▶ _Task to complete_:
After finding the line containing "25: (351, 147, 0.97)" below, please output that line and each following one through the line containing "48: (352, 110, 0.97)", exactly as written.

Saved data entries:
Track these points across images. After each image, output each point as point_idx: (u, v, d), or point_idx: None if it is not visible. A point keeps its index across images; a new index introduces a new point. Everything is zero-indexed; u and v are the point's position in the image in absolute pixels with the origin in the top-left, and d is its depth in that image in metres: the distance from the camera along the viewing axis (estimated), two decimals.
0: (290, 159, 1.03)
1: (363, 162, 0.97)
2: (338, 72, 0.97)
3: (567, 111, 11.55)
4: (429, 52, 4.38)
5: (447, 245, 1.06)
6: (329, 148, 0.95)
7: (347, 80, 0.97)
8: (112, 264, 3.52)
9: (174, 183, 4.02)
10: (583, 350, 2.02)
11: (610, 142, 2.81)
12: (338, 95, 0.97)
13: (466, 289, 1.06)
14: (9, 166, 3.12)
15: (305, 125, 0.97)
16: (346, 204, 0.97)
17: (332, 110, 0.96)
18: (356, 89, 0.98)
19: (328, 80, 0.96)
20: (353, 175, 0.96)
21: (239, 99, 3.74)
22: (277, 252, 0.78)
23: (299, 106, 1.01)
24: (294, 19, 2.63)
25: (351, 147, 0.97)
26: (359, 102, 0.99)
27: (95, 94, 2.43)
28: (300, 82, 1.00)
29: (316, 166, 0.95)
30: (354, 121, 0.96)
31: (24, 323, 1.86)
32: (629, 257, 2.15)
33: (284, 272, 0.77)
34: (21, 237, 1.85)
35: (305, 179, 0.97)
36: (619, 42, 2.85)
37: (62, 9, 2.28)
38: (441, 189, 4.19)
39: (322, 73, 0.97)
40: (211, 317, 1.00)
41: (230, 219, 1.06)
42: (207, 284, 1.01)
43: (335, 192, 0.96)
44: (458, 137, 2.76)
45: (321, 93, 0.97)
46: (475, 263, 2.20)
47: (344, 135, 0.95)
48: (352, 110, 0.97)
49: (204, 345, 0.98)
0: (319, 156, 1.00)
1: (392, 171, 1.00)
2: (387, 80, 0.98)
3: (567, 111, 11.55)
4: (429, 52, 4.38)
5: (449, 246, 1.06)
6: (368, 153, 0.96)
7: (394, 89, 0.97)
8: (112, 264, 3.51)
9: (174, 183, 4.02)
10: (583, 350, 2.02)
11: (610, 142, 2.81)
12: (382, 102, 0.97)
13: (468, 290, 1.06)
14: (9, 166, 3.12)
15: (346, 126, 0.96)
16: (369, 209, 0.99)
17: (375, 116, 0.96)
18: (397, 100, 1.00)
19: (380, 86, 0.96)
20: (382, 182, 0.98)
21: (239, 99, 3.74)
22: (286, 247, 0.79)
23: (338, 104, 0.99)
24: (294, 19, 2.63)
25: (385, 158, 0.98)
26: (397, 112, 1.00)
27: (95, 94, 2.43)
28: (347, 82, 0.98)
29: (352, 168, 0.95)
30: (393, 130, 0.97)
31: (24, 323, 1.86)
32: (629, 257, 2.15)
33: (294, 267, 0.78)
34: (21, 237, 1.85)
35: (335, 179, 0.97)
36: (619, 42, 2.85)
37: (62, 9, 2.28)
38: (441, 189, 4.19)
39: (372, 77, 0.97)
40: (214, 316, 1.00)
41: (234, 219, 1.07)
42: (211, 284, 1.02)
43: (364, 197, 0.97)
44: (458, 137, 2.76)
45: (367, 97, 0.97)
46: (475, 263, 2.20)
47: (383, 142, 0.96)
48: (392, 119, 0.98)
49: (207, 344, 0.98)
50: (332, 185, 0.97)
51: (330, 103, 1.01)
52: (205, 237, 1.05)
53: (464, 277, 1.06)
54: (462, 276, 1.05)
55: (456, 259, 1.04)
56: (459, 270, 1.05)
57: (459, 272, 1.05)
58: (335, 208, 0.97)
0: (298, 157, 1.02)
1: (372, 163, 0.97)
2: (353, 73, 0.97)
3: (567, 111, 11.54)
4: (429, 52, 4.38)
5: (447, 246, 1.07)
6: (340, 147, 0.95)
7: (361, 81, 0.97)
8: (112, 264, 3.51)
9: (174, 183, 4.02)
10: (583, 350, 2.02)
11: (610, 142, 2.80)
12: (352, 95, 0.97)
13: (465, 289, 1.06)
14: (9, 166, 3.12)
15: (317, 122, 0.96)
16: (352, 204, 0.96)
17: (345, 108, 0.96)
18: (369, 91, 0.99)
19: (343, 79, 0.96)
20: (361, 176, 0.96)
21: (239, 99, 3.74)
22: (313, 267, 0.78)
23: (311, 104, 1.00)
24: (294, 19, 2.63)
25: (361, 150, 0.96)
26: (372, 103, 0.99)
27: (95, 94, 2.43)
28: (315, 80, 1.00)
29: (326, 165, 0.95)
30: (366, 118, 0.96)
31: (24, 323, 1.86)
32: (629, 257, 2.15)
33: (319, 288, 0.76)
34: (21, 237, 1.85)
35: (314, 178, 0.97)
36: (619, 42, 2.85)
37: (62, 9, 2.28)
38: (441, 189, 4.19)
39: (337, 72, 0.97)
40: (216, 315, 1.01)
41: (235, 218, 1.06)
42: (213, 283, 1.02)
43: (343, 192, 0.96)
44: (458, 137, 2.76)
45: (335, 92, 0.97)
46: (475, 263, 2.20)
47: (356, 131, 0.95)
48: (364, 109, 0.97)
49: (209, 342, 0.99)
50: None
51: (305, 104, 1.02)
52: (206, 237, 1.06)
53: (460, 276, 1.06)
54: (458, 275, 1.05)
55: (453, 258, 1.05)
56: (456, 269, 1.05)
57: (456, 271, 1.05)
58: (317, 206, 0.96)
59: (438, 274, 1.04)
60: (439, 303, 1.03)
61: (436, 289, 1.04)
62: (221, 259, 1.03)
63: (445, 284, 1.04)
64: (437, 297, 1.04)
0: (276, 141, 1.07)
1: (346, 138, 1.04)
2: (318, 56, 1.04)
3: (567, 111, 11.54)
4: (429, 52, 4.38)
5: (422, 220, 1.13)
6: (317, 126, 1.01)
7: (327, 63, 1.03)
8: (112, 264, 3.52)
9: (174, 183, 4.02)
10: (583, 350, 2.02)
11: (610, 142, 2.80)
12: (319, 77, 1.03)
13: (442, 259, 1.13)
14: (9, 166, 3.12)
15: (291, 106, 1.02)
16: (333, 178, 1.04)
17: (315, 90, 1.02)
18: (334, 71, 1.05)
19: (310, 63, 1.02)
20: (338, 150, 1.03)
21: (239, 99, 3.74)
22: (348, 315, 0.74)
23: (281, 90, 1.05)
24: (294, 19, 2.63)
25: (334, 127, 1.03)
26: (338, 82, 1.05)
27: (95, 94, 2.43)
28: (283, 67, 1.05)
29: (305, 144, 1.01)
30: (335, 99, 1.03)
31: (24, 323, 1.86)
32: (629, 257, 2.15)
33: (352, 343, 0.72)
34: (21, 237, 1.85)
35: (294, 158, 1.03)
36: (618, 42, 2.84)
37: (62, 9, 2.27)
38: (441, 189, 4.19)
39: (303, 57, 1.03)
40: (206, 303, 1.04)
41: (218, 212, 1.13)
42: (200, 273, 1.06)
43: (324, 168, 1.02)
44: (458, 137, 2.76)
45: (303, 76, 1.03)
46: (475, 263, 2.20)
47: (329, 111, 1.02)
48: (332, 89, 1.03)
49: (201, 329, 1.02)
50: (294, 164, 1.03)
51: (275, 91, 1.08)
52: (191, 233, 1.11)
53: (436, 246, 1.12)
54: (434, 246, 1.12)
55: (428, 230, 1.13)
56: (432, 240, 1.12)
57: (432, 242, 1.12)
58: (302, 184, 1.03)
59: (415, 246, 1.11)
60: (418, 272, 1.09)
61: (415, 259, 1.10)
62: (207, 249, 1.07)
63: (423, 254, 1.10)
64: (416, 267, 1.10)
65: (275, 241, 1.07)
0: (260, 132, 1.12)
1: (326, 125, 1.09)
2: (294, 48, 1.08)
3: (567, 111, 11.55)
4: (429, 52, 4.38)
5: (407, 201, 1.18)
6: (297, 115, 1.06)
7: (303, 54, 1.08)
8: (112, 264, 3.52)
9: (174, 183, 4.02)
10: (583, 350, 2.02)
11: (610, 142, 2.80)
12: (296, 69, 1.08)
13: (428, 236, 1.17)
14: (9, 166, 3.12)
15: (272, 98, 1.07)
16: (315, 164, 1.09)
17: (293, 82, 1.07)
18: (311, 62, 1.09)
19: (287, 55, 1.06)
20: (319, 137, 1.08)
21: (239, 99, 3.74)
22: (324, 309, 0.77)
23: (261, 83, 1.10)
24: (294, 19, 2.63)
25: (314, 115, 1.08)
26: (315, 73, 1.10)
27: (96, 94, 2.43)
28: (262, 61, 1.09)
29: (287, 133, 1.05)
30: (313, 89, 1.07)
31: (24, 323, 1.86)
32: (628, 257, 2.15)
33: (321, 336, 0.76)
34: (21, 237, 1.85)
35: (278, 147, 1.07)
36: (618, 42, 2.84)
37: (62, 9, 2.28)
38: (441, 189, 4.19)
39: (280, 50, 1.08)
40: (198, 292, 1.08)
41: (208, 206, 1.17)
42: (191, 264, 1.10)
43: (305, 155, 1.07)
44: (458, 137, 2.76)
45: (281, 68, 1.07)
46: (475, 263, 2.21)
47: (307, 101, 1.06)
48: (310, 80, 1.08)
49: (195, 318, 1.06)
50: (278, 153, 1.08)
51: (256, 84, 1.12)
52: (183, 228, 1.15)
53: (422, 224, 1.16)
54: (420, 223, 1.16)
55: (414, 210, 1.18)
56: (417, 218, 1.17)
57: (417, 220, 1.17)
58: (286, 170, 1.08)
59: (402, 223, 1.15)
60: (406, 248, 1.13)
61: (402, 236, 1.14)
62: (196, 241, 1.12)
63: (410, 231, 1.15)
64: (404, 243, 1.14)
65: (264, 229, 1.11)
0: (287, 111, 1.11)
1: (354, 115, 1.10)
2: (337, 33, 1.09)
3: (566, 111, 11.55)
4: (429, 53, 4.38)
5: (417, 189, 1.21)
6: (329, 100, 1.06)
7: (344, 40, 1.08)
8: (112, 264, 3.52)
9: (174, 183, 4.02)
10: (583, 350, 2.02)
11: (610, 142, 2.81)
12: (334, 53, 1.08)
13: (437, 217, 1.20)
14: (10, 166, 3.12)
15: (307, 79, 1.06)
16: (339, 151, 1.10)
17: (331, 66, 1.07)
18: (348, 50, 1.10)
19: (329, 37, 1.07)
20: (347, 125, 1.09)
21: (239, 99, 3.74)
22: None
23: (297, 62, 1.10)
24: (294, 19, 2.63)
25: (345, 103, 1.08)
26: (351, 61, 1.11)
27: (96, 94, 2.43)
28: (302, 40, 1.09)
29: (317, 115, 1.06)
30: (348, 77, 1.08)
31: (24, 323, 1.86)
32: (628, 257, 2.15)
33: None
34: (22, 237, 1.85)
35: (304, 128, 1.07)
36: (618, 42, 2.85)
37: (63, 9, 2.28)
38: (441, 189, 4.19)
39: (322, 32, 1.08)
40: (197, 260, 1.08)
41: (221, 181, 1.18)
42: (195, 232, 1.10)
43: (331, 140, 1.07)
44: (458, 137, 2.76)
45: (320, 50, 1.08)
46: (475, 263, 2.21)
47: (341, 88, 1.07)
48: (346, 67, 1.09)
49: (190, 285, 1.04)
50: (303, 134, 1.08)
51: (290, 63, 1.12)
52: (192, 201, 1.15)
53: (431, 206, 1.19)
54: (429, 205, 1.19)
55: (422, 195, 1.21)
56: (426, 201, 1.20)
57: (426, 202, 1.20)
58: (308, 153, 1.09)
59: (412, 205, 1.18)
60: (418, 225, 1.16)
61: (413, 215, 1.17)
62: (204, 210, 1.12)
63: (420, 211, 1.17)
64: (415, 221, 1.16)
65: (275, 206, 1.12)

▶ _Answer space_:
25: (351, 147, 0.97)
26: (359, 102, 0.99)
27: (95, 94, 2.43)
28: (300, 82, 1.00)
29: (316, 166, 0.95)
30: (354, 121, 0.96)
31: (24, 323, 1.86)
32: (629, 257, 2.15)
33: (284, 272, 0.77)
34: (21, 237, 1.85)
35: (305, 179, 0.97)
36: (619, 42, 2.85)
37: (62, 9, 2.28)
38: (441, 189, 4.19)
39: (322, 73, 0.97)
40: (211, 317, 1.00)
41: (230, 219, 1.06)
42: (207, 284, 1.01)
43: (335, 192, 0.96)
44: (458, 137, 2.76)
45: (321, 93, 0.97)
46: (475, 263, 2.20)
47: (344, 135, 0.95)
48: (352, 110, 0.97)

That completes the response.